The day he showed up to help a cousin clean some grain for planting he found a young woman named Helen there with a friend. Before the day was out he made a date. Helen is now his wife of 62 years.

"It was volunteering that got me hooked up with her," he said.

Now 21 years of helping people earn their GEDs has gotten Wilson named the Stokes County recipient of the 2008 N.C. Award for Outstanding Volunteer Service, an honor that came complete with a certificate signed by Gov. Mike Easley.

Wilson, 85, grew up in Pennsylvania as the oldest of eight children. He traces his willingness to volunteer to his father.

"My dad was always a very generous person," Wilson said. "He always encouraged us to work hard -- earn your money -- and help people. And all of us are that way."

Life in the military

Wilson fought in World War II as a member of the Army Air Corps. After spending five years in civilian life, he returned to military life. After a 20-year career as a machinist in the Air Force -- his career included a tour in Vietnam -- he retired as a senior master sergeant.

He continued to work as a machinist in civilian life before retiring a second time. The Wilsons, who have two children, moved to Germanton in 1985 to be near their only grandson. After Wilson settled into life here, he started looking around for a way to contribute.

"I can't sit," he said. "I have got to do something."

In addition to his skills as a machinist, Wilson has skills as a plumber, an electrician and a carpenter, and his first idea was to volunteer to help teach people a trade. He discovered that it would be easy enough to find a paid position doing that, but he had trouble finding a way to do that as a volunteer. So he decided to shift his focus.

Reading has enriched his life immensely. He likes to read about history. He enjoys National Geographic and the novels of James Michener. He reads the Bible regularly, and, most days, he works his way from the front of the newspaper to the back.

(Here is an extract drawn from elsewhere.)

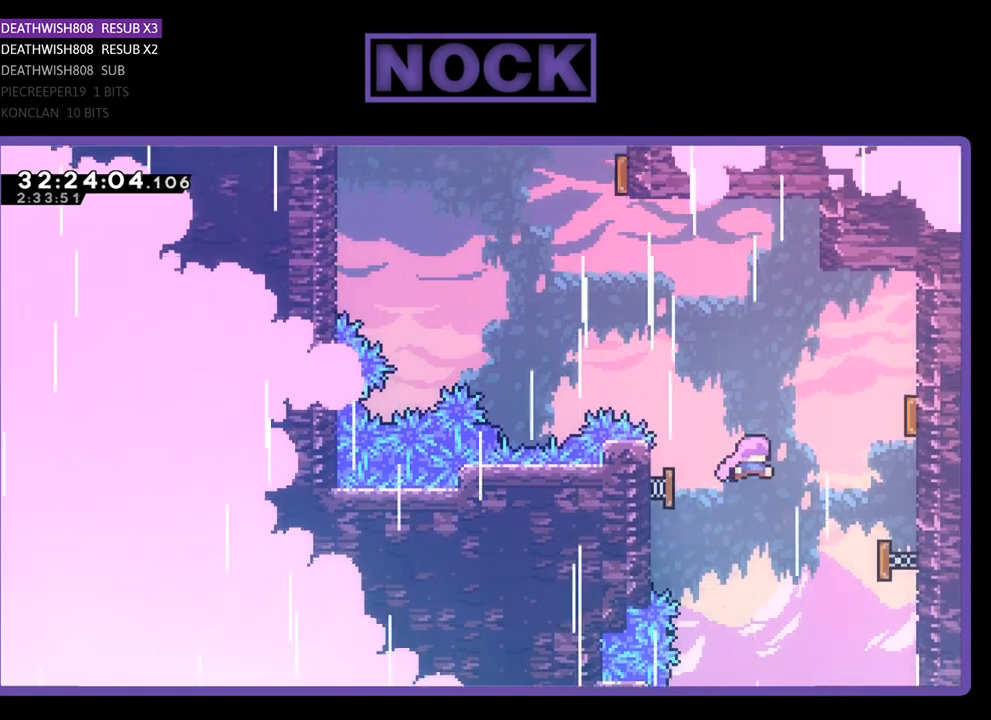
{"buttons": ["R2", "DPAD_UP", "DPAD_LEFT"], "left_stick": "center", "events": [[67, "DPAD_UP", "up"], [267, "DPAD_UP", "down"], [367, "DPAD_LEFT", "down"], [367, "DPAD_RIGHT", "up"]]}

So he thought that helping people learn to read would be satisfying. This time, he found a ready outlet volunteering with a program sponsored by the Pilot Mountain Baptist Association. His first student caught on quickly. He told Wilson that, after years of having no idea what people's T-shirts said, he especially liked being able to know where they had been or what team they supported.

Wilson encouraged the man to go on and get his GED.

"He said he would go if I would go along and help," Wilson said.

Wilson was happy to do so. That got him hooked up with Forsyth Technical Community College's GED program, and he has been volunteering ever since. For most of that time, he has been volunteering two nights a week in the program held at the library in Walnut Cove.

"I help whoever needs help," he said.

Over the years, he has become good friends with Betty Smith, the librarian at the Walnut Cove Library.

"He is truly one of the most caring, giving people I have ever met," Smith said.

Part of their routine is for Wilson to give her a hard time about whatever comes to mind when he comes in.

"If he weren't picking, it would worry me to death," she said.

Wilson said he is an equal-opportunity troublemaker.

"I pick on everybody," he said.

When Tony Chappell became the teacher for Forsyth Tech's GED program in Walnut Cove, they discovered that they both like to stir things up.

"If we couldn't insult each other on a regular basis, we couldn't survive," Chappell said.

On a more serious note, Chappell added, "He can work with anybody and help them get to the solutions of wherever their problem is. He's very good at what he does. As far as I'm concerned, this guy is invaluable. It's like having a second instructor."

Chappell said that the only thing he can't count on Wilson for is paperwork. That's true, Wilson said. He did enough paperwork in the Air Force to last him a lifetime.

Wilson has an easy rapport with the students, and, when the War of 1812 came up in class last week, one student earned a laugh from everyone by asking whether that was the year Wilson was born.

And, when the value of a GED in the job market came up, Wilson said he was all for them paying Social Security taxes because he wanted his Social Security checks to keep coming.

"That's the real reason Dick comes down here," Chappell said.